El dato más crudo llegó con la cronología de 2016: el propio Pinzón habría devuelto el cuerpo de Helena a la finca familiar… envuelto en lonas, alegando un “procedimiento fallido” y hasta inventando la presencia de “material radiactivo” para impedir que alguien se acercara. Ese detalle fue corroborado por el testimonio del mayordomo, que terminó viendo el cadáver. Luego, según la investigación, el cuerpo fue incinerado, lo que explica por qué nunca se recuperaron restos para exámenes forenses clásicos. La desaparición sin cuerpo se convirtió en desaparición forzada agravada.
En octubre de 2022, un juzgado de Bogotá condenó en primera instancia a Camilo Fidel Pinzón a 46 años de prisión por desaparición forzada agravada. Aunque se trató de una sentencia sin hallazgo de restos, el andamiaje probatorio —seguimiento patrimonial, testimonios y desmontaje de la fábula médica— fue considerado suficiente para acreditar el crimen. La madre de Helena, Liliana Laserna, inicialmente investigada, terminó reconocida como víctima de engaño y manipulación dentro del mismo plan.
Durante meses, Pinzón se fugó. Se movió por Brasil y Ecuador y hasta dio señales en Europa. La historia tuvo otro giro en junio de 2023: fue capturado en Bogotá y puesto a disposición para cumplir la condena de 46 años, lo que para Fiscalía y la prensa nacional cerró el capítulo judicial principal, aunque sin resolver el vacío irreparable de no contar con restos para despedirla.
Más allá del expediente, el caso expone grietas sistémicas.
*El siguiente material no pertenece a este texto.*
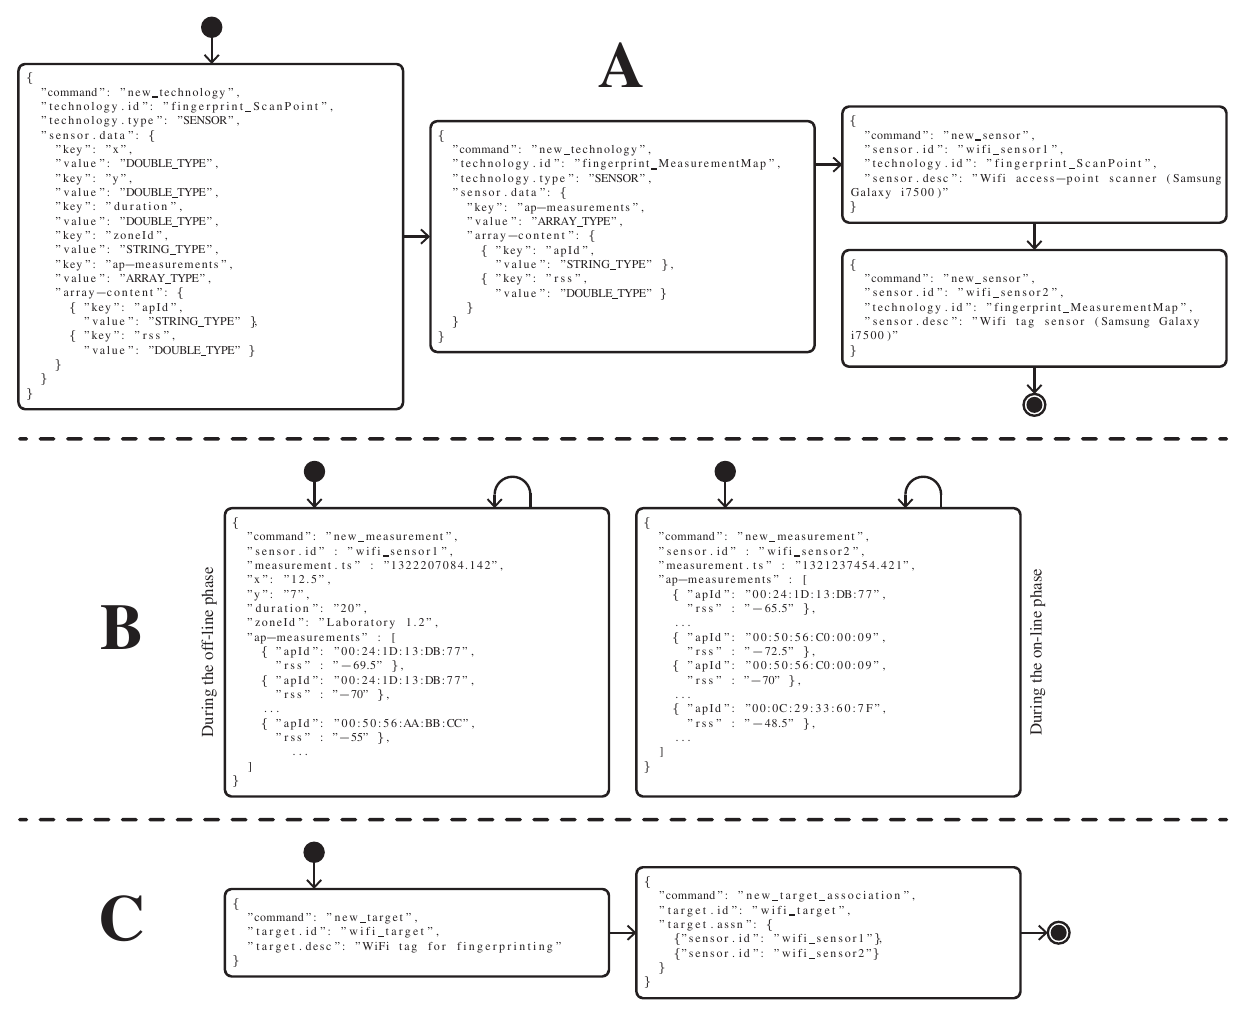
Figure 10. Groups of messages A, B and C of the fingerprint case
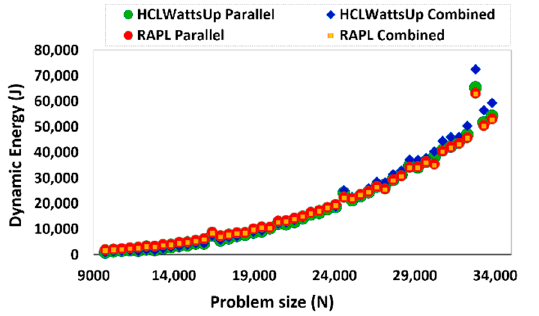
Figure 10. Dynamic energy profiles of DGEMM application in the set of energy profiles (EPS) DGEMM_EqualLoad.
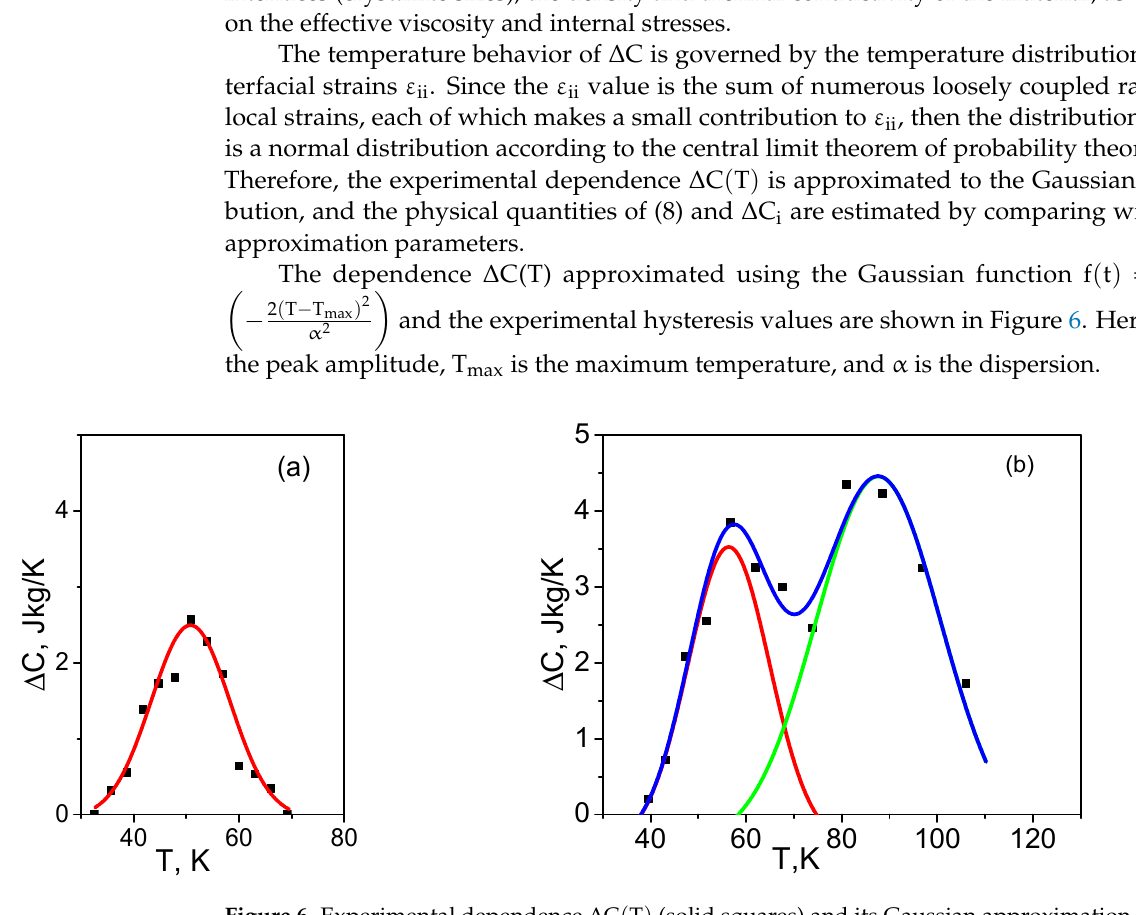
Figure 6. Experimental dependence ∆ C ( T ) (solid squares) and its Gaussian approximation of sam- ples S1 ( a ) and S2 ( b ).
Primero, la facilidad con que un tercero, sin calificación médica ni controles, puede aislar a una joven con discapacidad bajo el relato de un “tratamiento” en el exterior. Segundo, la ceguera inducida: mudanzas, historiales fragmentados, versiones cambiantes y un círculo íntimo dirigido por el victimario bastaron para cortar la verificación independiente. Tercero, el móvil económico: el Tribunal resaltó cómo el interés en el patrimonio marcó cada decisión, desde el “viaje” hasta los intentos de ajustar testamentos.
El componente de violencia económica y patrimonial fue tan central como el cautiverio. La versión judicial recoge que, mientras Helena estaba oculta, Pinzón seguía exigiendo dinero con la excusa de pagar gastos médicos inexistentes. Ese flujo fue clave para reconstruir la cronología: cuando cesaron las exigencias y se produjo la “devolución” en lonas, la Fiscalía concluyó que Helena ya había muerto. La inexistencia del viaje internacional y la no comparecencia en ninguna institución sanitaria hicieron el resto.
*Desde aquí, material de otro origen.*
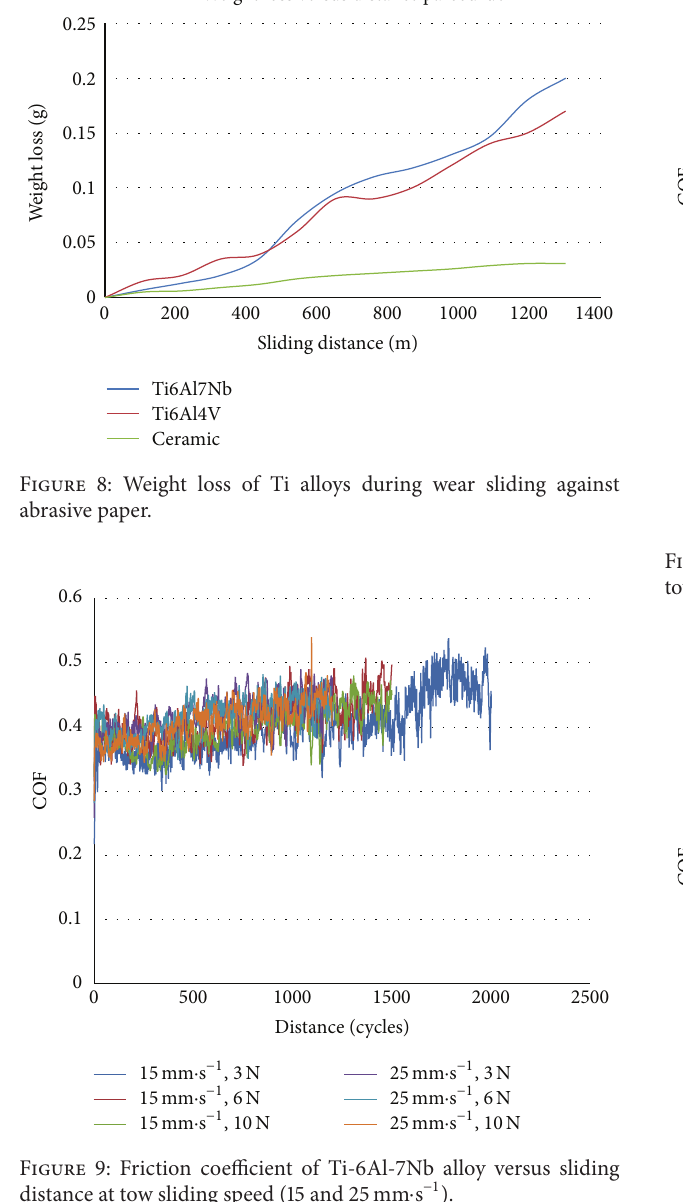
Figure 11: Friction coefficient of titanium alloys versus sliding distance at 1mm ⋅ s −1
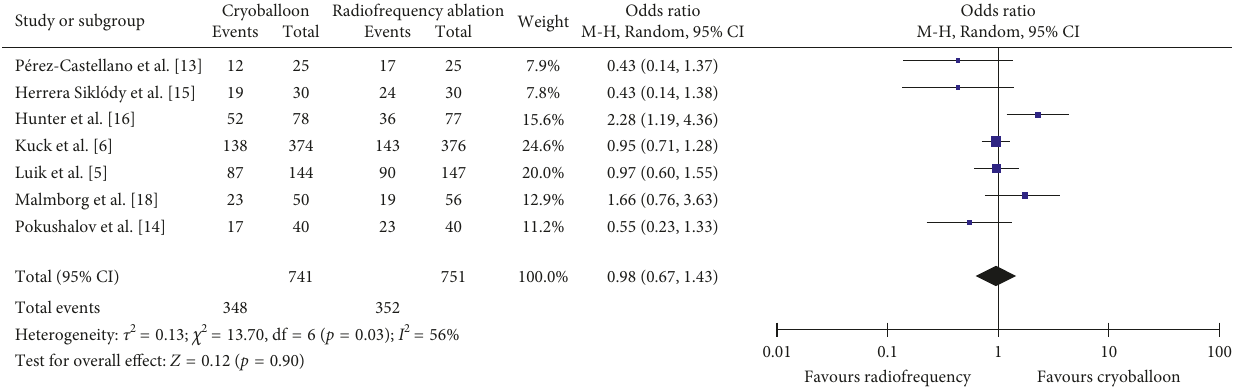
Figure 5: Mean odds ratio with 95% CI of patients free from atrial fibrillation at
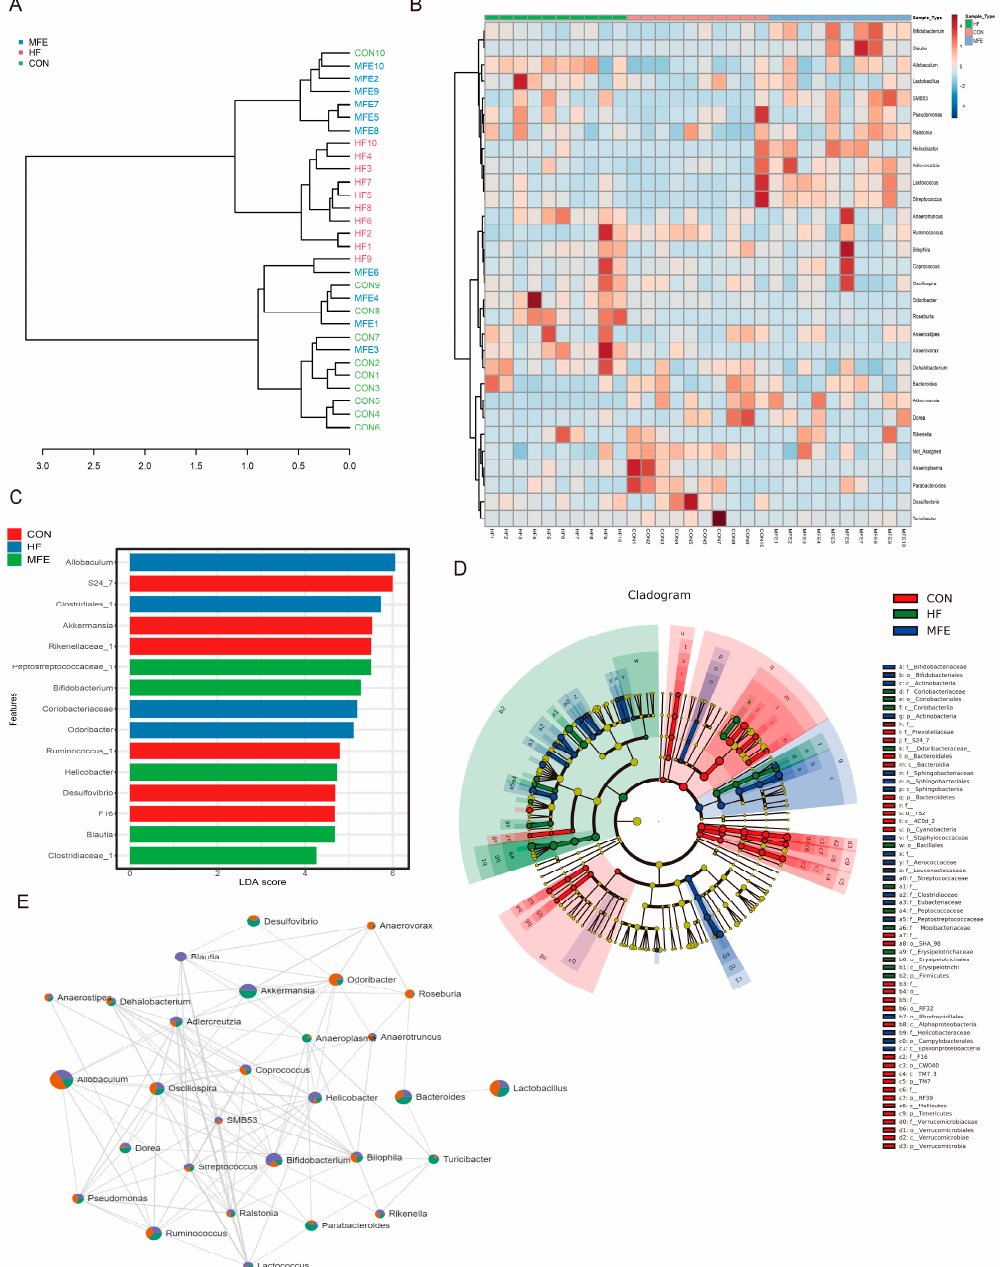
Figure 3. Correlation and difference analysis of intestinal flora via MFE in mice fed a high ‐ fat diet.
De puertas para afuera, la marca Laserna —y el vínculo con una de las universidades más prestigiosas del país— amplificó el estupor. Pero puertas adentro, lo que se ve es una forma de maltrato letal: aislamiento, desinformación y privación que derivaron en muerte por abandono. El Ministerio Público y la prensa documentaron cómo la ficción del “centro especializado” tapó la falta de controles y las señales que, vistas hoy, eran alarmas encendidas.
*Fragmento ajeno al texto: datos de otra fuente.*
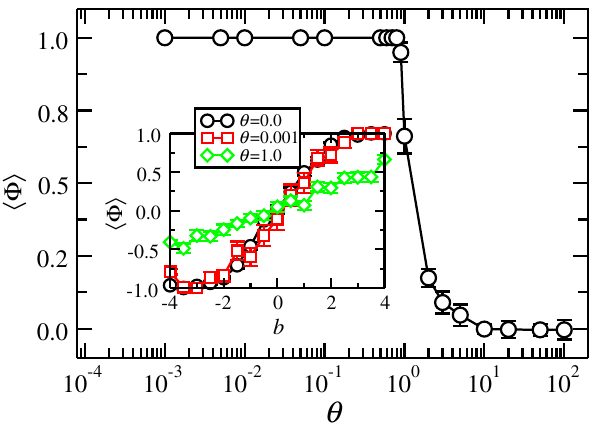
FIG. 5. Average order parameter as a function of θ , for ρ ¼ 0 . 6 , ¼ 6 , and H ¼ 2 . The inset shows the crossover from b ¼ 8 , v d h Φ i ¼ − 1 to h Φ i ¼ 1 as b changes from − 8 to 8, for different values of θ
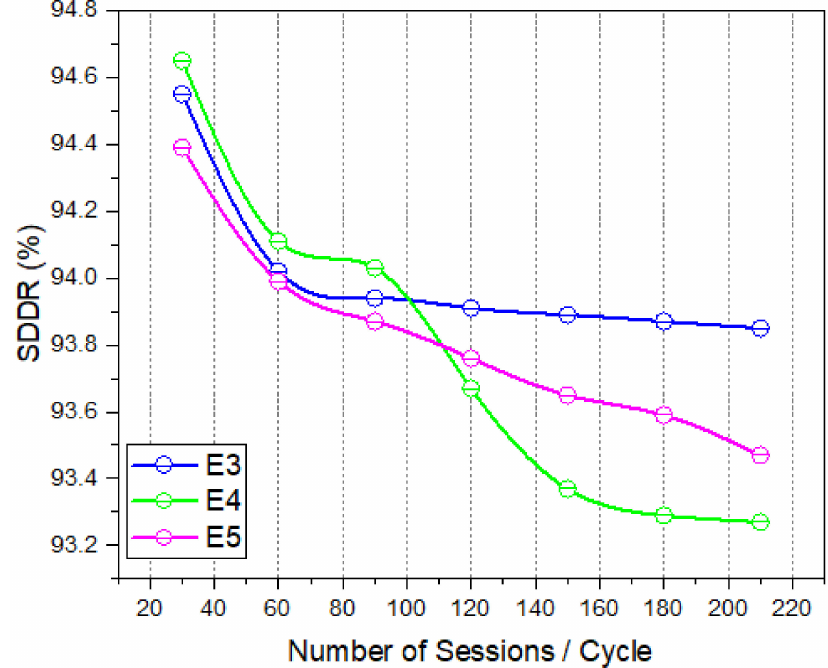
Figure 10. SDDR during the sessions.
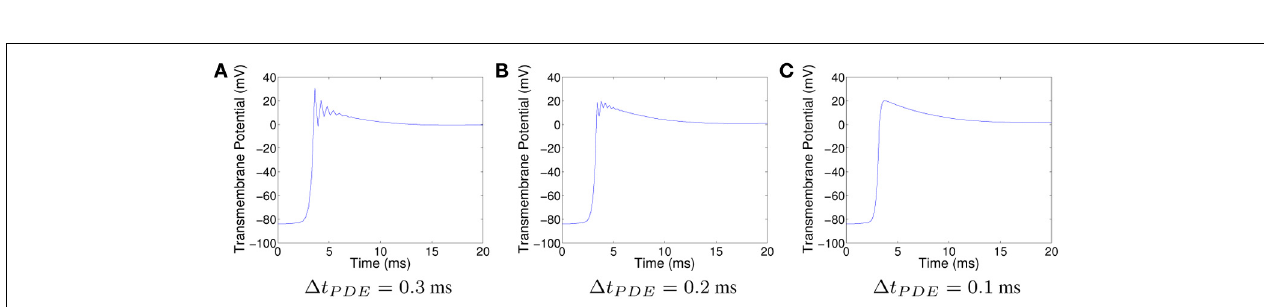
FIGURE 2 | Plots of the transmembrane potential on [0, 0.5] × [0, 0.25]cm at t = 8ms for Scenario I: (A) reference solution, (B) CN solution, (C) SDIRK2 solution, and (D) BE solution.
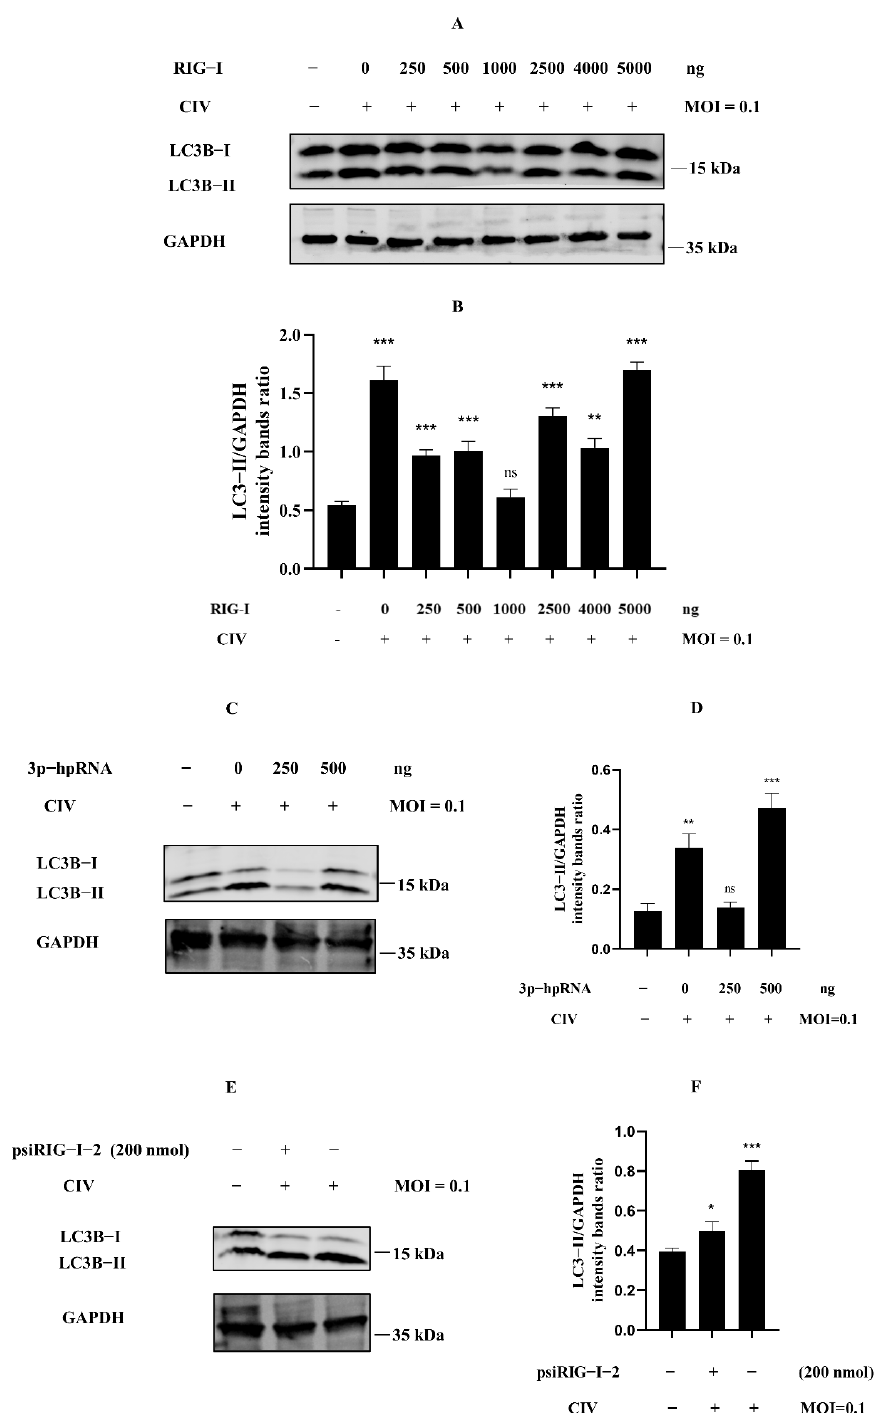
Figure 2. Excessive expression of RIG-I induced autophagy in CIV infection. ( A ) MDCK cells were transfected with indicated concentrations of Flag-RIG-I plasmid; after 24 h, cells were inoculated with H3N2 CIV at 0.1 multiplicity of infection (MOI), and the expression level of the endogenous LC3B was determined by Western blotting. ( C , E ) MDCK cells were transfected with indicated concentrations of RIG-I agonist ( C ) or psiRIG-I − 2 ( E ); after 24 h, cells were inoculated with H3N2 CIV at 0.1 MOI, and the expression level of the endogenous LC3B was determined by Western blotting. GAPDH served as a protein sample loading control. ( B , D , F ) Protein band intensity of LC3B-II and GAPDH were used for Western blotting quantification analysis. Samples were analyzed in three independent experiments (ns indicated no significance, * p < 0.05, ** p < 0.01, *** p <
La condena de 2022 y la captura de 2023 ofrecieron respuestas legales, no consuelo. No hubo hallazgo de restos ni ritual de despedida. La memoria de Helena, en cambio, se volvió una advertencia: la tutela sobre personas con discapacidad no puede descansar en relatos sin trazabilidad; la promesa de “curas milagrosas” debe enfrentarse con verificación institucional; y toda salida del país por motivos médicos requiere rastro documental robusto. Son lecciones escritas con una ausencia.
Helena Laserna no murió en una sala de hospital, sino en la sombra de una historia inventada para lucrar con su vulnerabilidad. La fábula del viaje terminó en una finca; la esperanza de un tratamiento, en inanición; y el cuerpo, en cenizas. Lo que queda es su nombre y la obligación de que su caso siga enseñando —a familias, autoridades y jueces— que el control y el dinero, cuando se mezclan con la vulnerabilidad, pueden fabricar un “tratamiento” donde solo hay cautiverio y silencio.